The kingdom of God trumps every earthly kingdom. I’m a Christian first, an American second. I owe allegiance to the American flag, but I have a higher allegiance to Christ, because He is my King. So I had a dilemma. I didn’t want to violate the law of the United States and I didn’t want to communicate that the kingdom of God is subordinate to a human government. So I solved the dilemma easily enough—I took both flags out of the church.
We experience this conflict of kingdoms when Jesus tells us to pray, “Your kingdom come.” What does this mean? What are we praying for when we speak this petition? There is a logic that runs like a ribbon through the Lord’s Prayer. Each of the petitions is connected to the others. The first petition Jesus taught us was, “Hallowed be Your name,” which is a plea that the name of God would be regarded as holy. Manifestly, unless and until the name of God is regarded as holy, His kingdom will not and cannot come to this world. But we who do regard His name as holy then have the responsibility to make the kingdom of God manifest.

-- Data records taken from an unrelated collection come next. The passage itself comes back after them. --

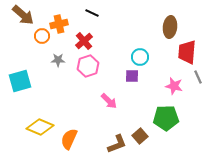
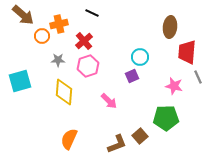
purple square: rotated 24 degrees counterclockwise
yellow diamond: moved 24 px right, 35 px up; rotated 72 degrees clockwise
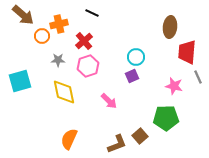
cyan circle: moved 4 px left
yellow diamond: rotated 16 degrees counterclockwise
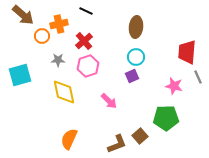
black line: moved 6 px left, 2 px up
brown ellipse: moved 34 px left
cyan square: moved 6 px up
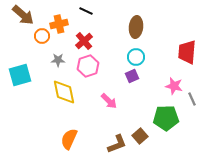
gray line: moved 6 px left, 22 px down
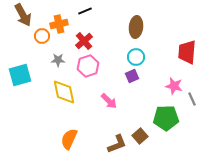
black line: moved 1 px left; rotated 48 degrees counterclockwise
brown arrow: rotated 20 degrees clockwise
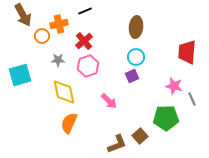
orange semicircle: moved 16 px up
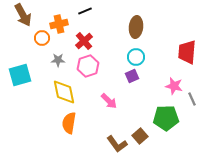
orange circle: moved 2 px down
orange semicircle: rotated 15 degrees counterclockwise
brown L-shape: rotated 75 degrees clockwise
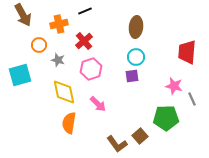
orange circle: moved 3 px left, 7 px down
gray star: rotated 16 degrees clockwise
pink hexagon: moved 3 px right, 3 px down
purple square: rotated 16 degrees clockwise
pink arrow: moved 11 px left, 3 px down
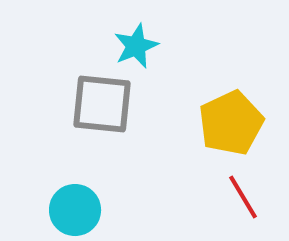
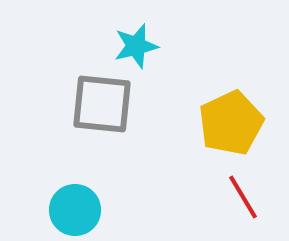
cyan star: rotated 9 degrees clockwise
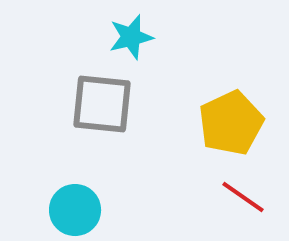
cyan star: moved 5 px left, 9 px up
red line: rotated 24 degrees counterclockwise
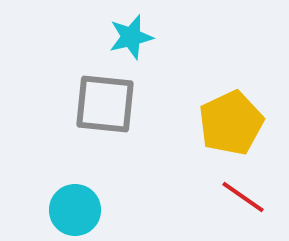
gray square: moved 3 px right
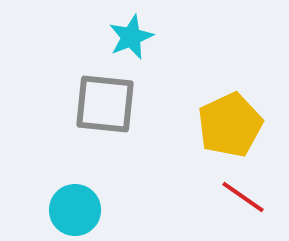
cyan star: rotated 9 degrees counterclockwise
yellow pentagon: moved 1 px left, 2 px down
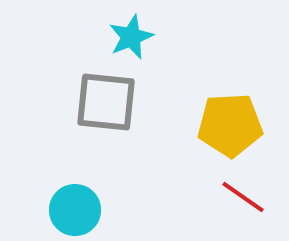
gray square: moved 1 px right, 2 px up
yellow pentagon: rotated 22 degrees clockwise
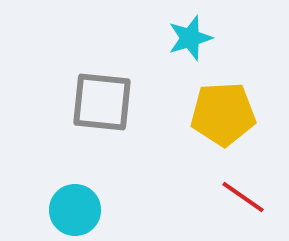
cyan star: moved 59 px right, 1 px down; rotated 6 degrees clockwise
gray square: moved 4 px left
yellow pentagon: moved 7 px left, 11 px up
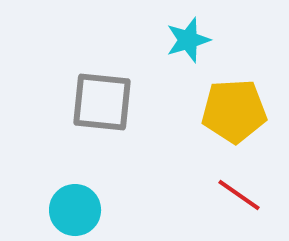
cyan star: moved 2 px left, 2 px down
yellow pentagon: moved 11 px right, 3 px up
red line: moved 4 px left, 2 px up
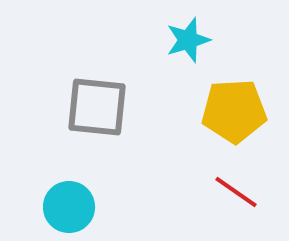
gray square: moved 5 px left, 5 px down
red line: moved 3 px left, 3 px up
cyan circle: moved 6 px left, 3 px up
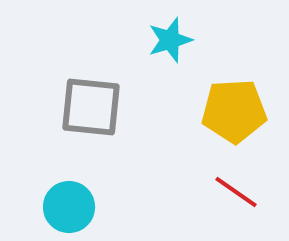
cyan star: moved 18 px left
gray square: moved 6 px left
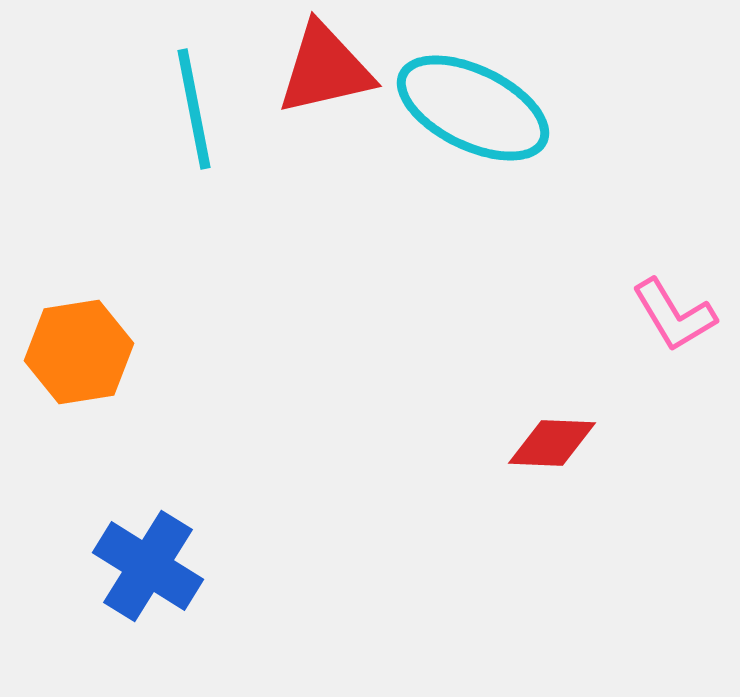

John Calvin said it is the task of the church to make the invisible kingdom visible. We do that by living in such a way that we bear witness to the reality of the kingship of Christ in our jobs, our families, our schools, and even our checkbooks, because God in Christ is King over every one of these spheres of life. The only way the kingdom of God is going to be manifest in this world before Christ comes is if we manifest it by the way we live as citizens of heaven and subjects of the King.
Percy King Of The Gods
This excerpt is adapted from The Prayer of the Lord by R.C. Sproul.